The ‘Ultra-Processed Food Group’
Investigations by Dr. Carlos Monteiro, a professor of Nutrition and Public Health in Sao Paulo, Brazil, and other researchers at the University of Sao Paulo led to a first-of-its-kind classification of processed foods called Nova in 2010.
Using Nova, Monterio and others published a paper in 2019 that defines what makes up ultra-processed food.
Ingredients characteristic of ultra-processed foods are either food substances of no or rare culinary use, or else classes of additives whose function is to make the final product sellable, palatable and often hyper-palatable.

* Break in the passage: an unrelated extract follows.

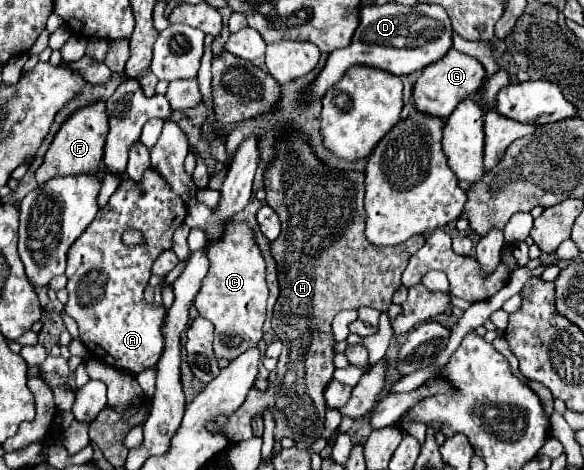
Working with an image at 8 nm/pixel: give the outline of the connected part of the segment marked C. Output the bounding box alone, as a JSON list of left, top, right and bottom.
[195,223,269,361]

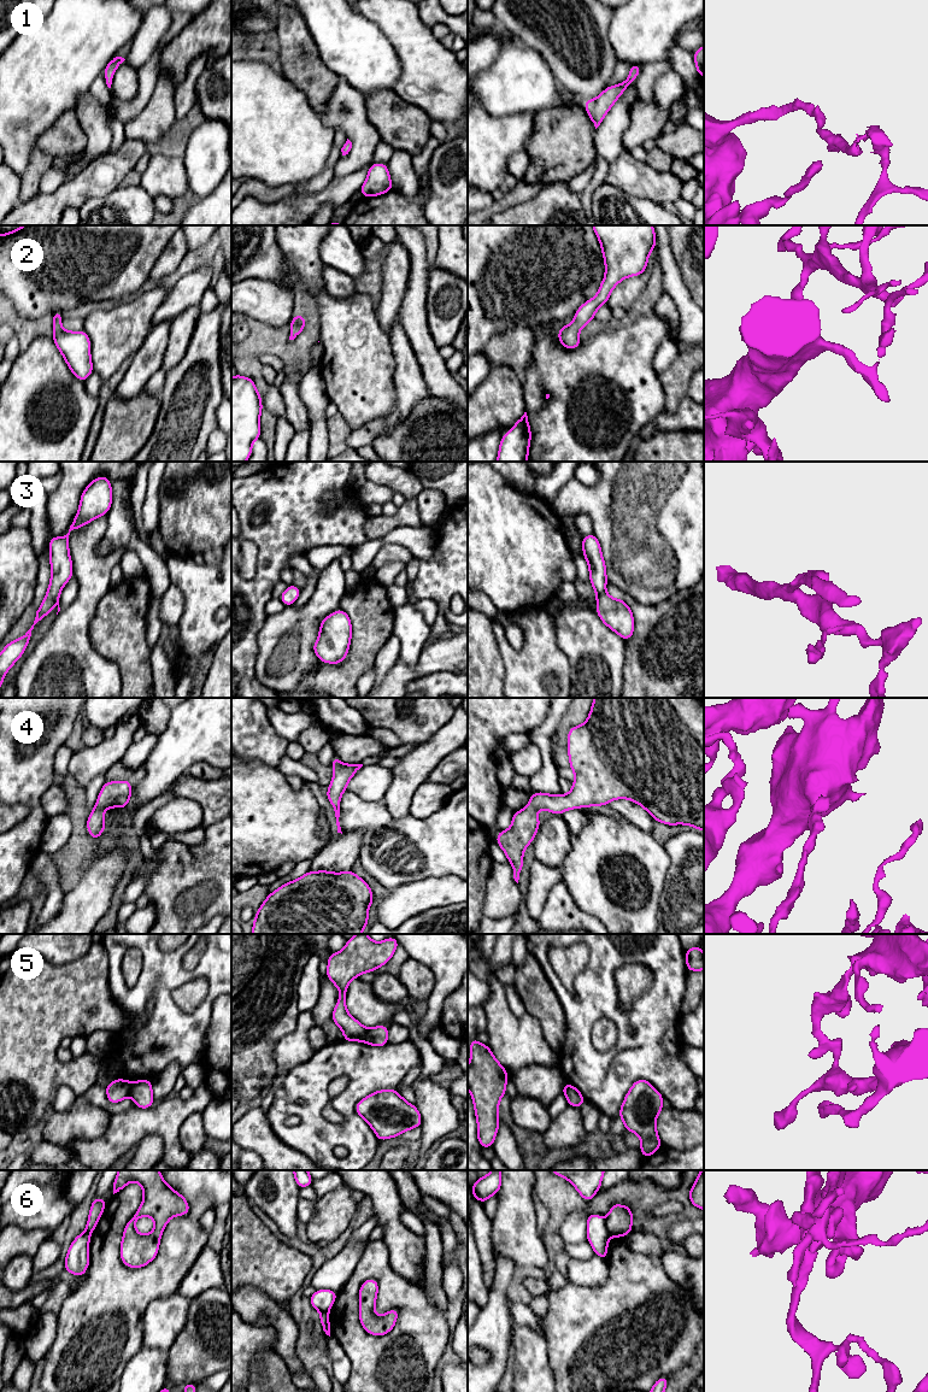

Classes of additives used only in the manufacture of ultra-processed foods are flavors, flavor enhancers, colors, emulsifiers, emulsifying salts, artificial sweeteners, thickeners, and foaming, anti-foaming, bulking, carbonating, gelling, and glazing agents. All of them, most notably flavors and colors, either disguise unpleasant sensory properties created by ingredients, processes, or packaging used in the manufacture of ultra-processed foods, or give the final product intense sensory properties especially attractive to see, taste, smell and/or touch, or both.
Manufactured flavoring agents, such as MSG and dozens of other additives containing brain-damaging free glutamate are key indicators of these ultra-processed foods. And all of these additives that make a non-food look and taste like real food have been given free rein by the U.S. Food and Drug Administration.
Monterio gives this tip as a way to ID ultra-processed foods:
Generally, the practical way to identify if a product is ultra-processed is to check to see if its list of ingredients contains at least one item characteristic of the ultra-processed food group. These are either food substances never or rarely used in kitchens or classes of additives whose function is to make the final product palatable or more appealing.
The FDA has done its part to help in the proliferation of this “ultra-processed food group” by distracting consumers into reading its mandated and relatively meaningless nutrition facts label and declaring these toxic additives to be either “safe” or GRAS — generally recognized as safe.
Sadly, also making the Nova list of ultra-processed foods are infant formulas and “meal replacement” beverages for the elderly and infirm.
As Dr. Monterio said in an interview in 2023, the “main purpose of ultra-processed food is to make products that can replace real foods (to) amplify profits of the food industry.”
And when the food industry has friends like the FDA to help it along, you can bet the farm that more ultra-processed foods will be replacing real farm-grown foods than ever before.